ENTRIES.
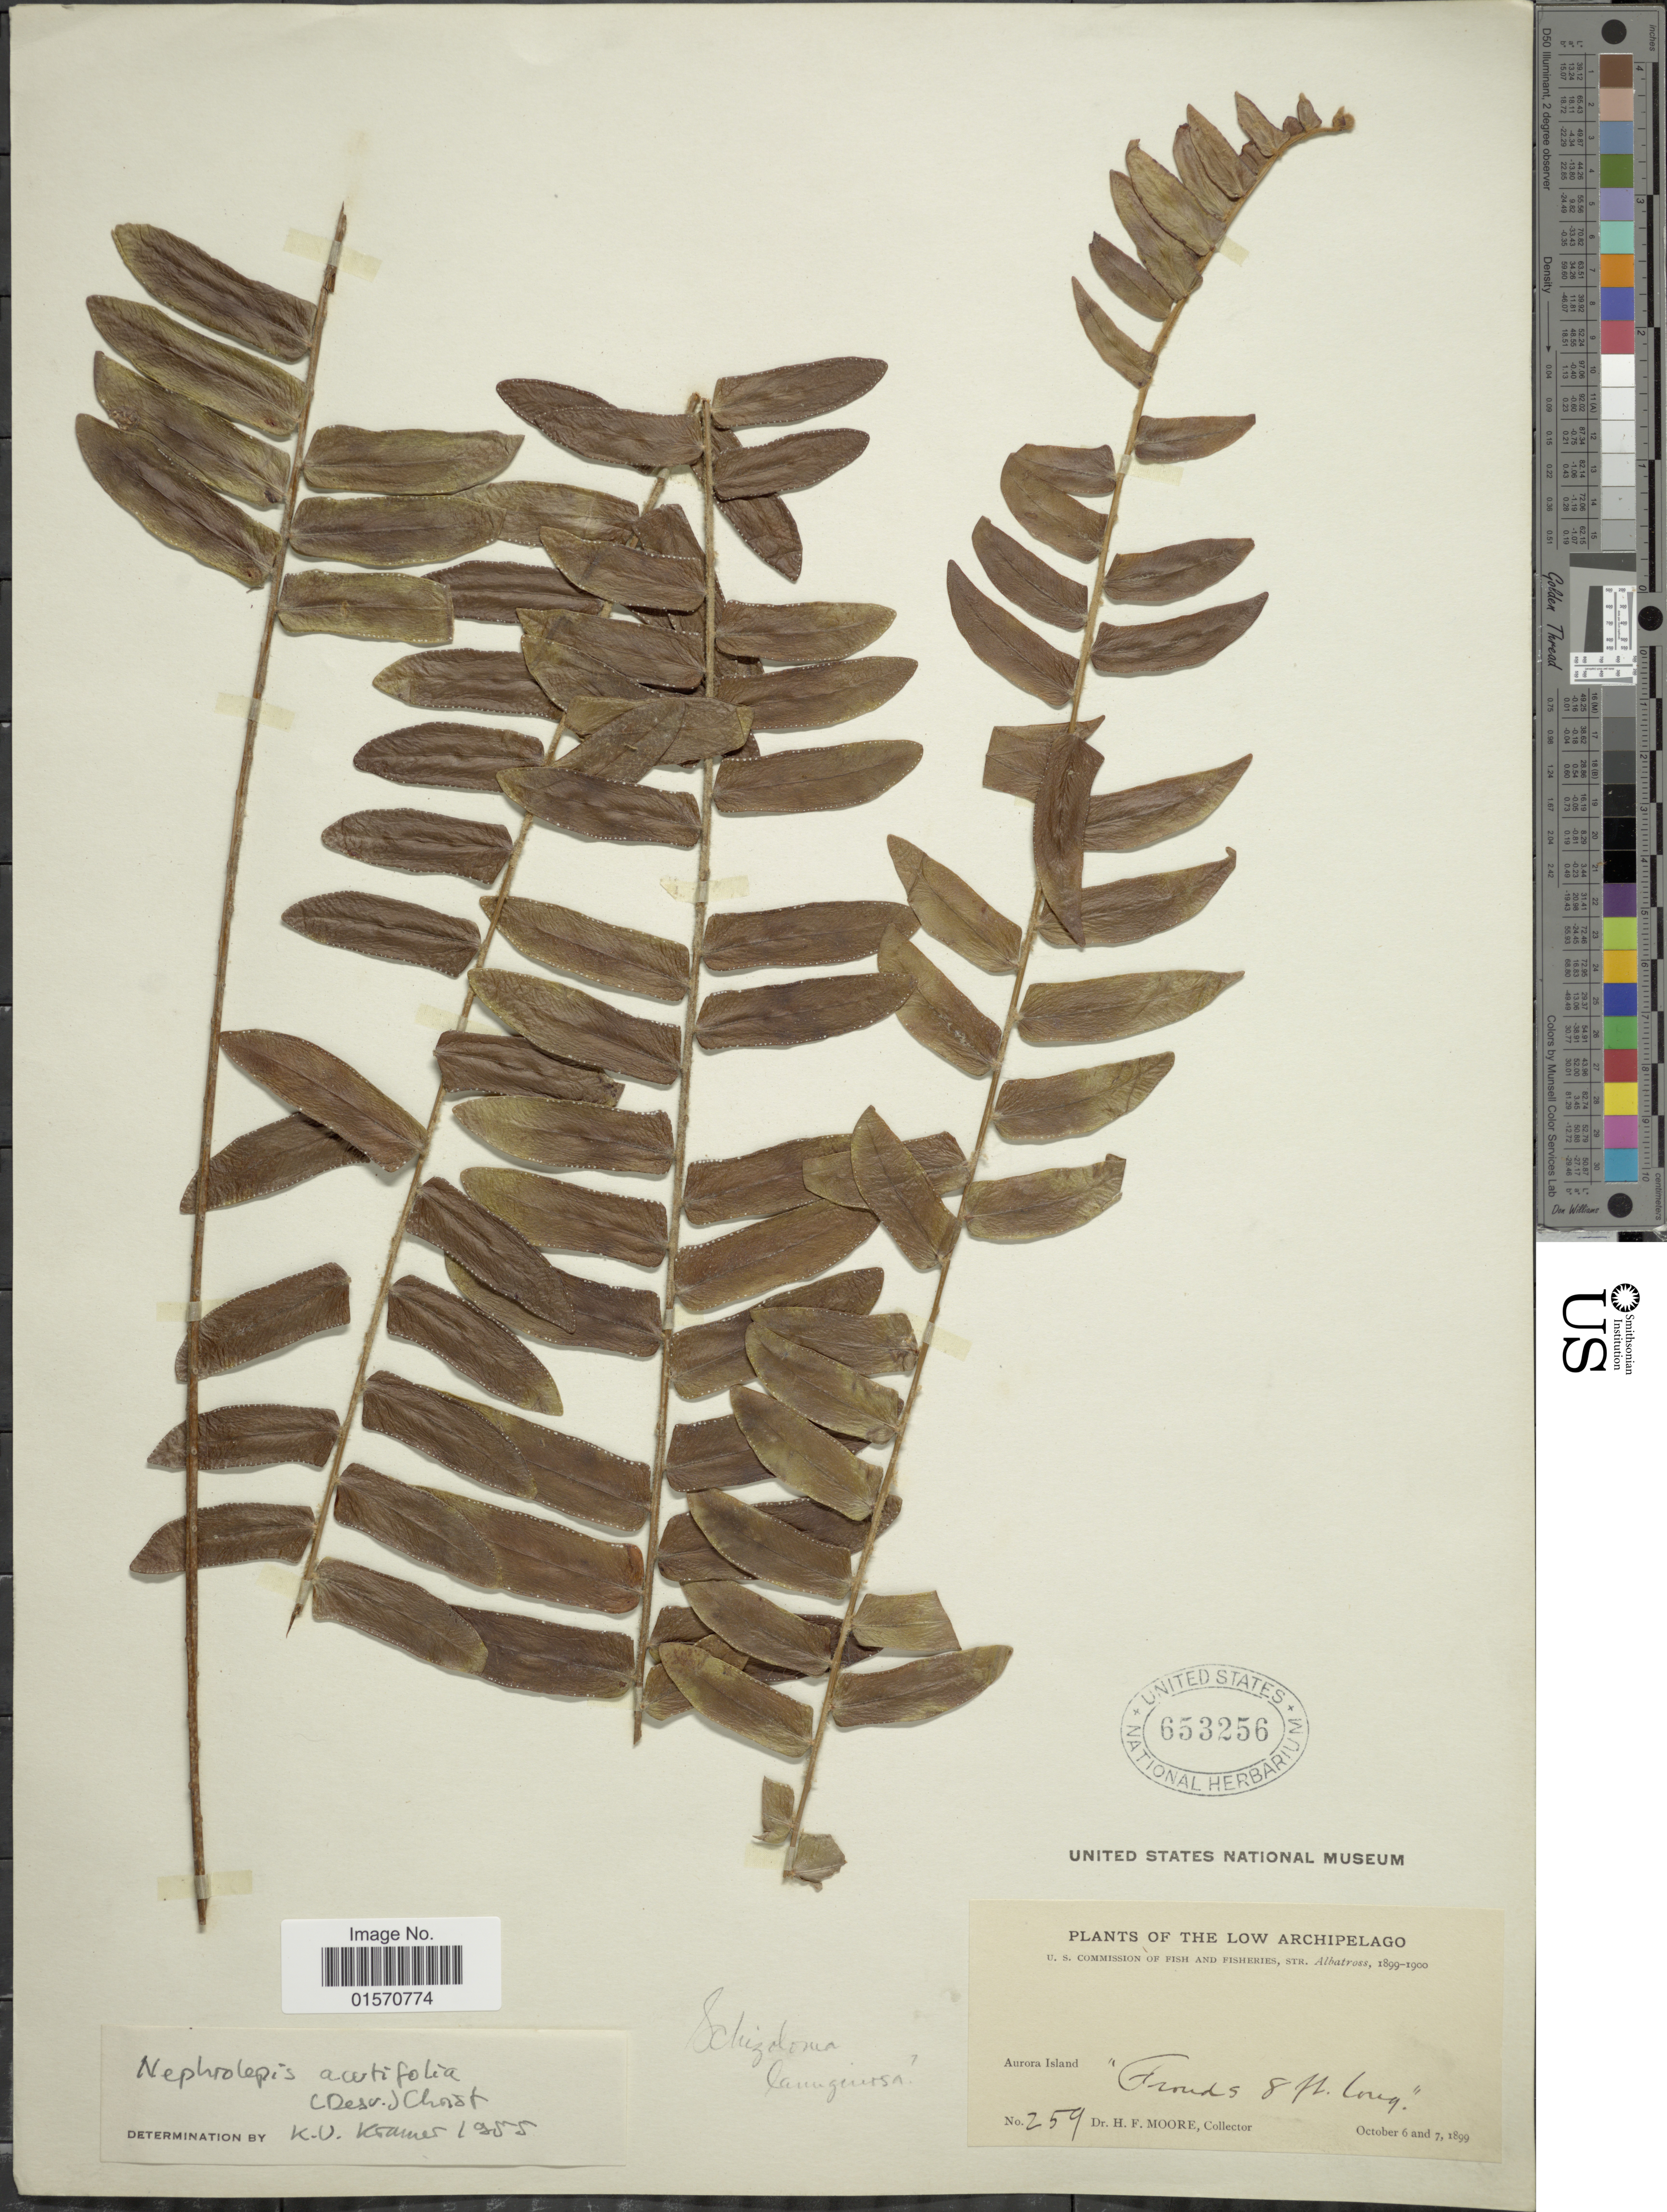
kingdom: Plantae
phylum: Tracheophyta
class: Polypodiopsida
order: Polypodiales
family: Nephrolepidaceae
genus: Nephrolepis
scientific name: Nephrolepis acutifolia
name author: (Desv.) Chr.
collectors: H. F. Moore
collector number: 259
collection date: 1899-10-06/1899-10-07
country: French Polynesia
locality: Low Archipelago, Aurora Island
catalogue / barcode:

WHAT IS NEEDED.
Please copy word for word the rows that begin at the one containing "order: Polypodiales" and stop after the last row, including both of those rows.

COMPLETE OUTPUT.
order: Polypodiales
family: Nephrolepidaceae
genus: Nephrolepis
scientific name: Nephrolepis acutifolia
name author: (Desv.) Chr.
collectors: H. F. Moore
collector number: 259
collection date: 1899-10-06/1899-10-07
country: French Polynesia
locality: Low Archipelago, Aurora Island
catalogue / barcode:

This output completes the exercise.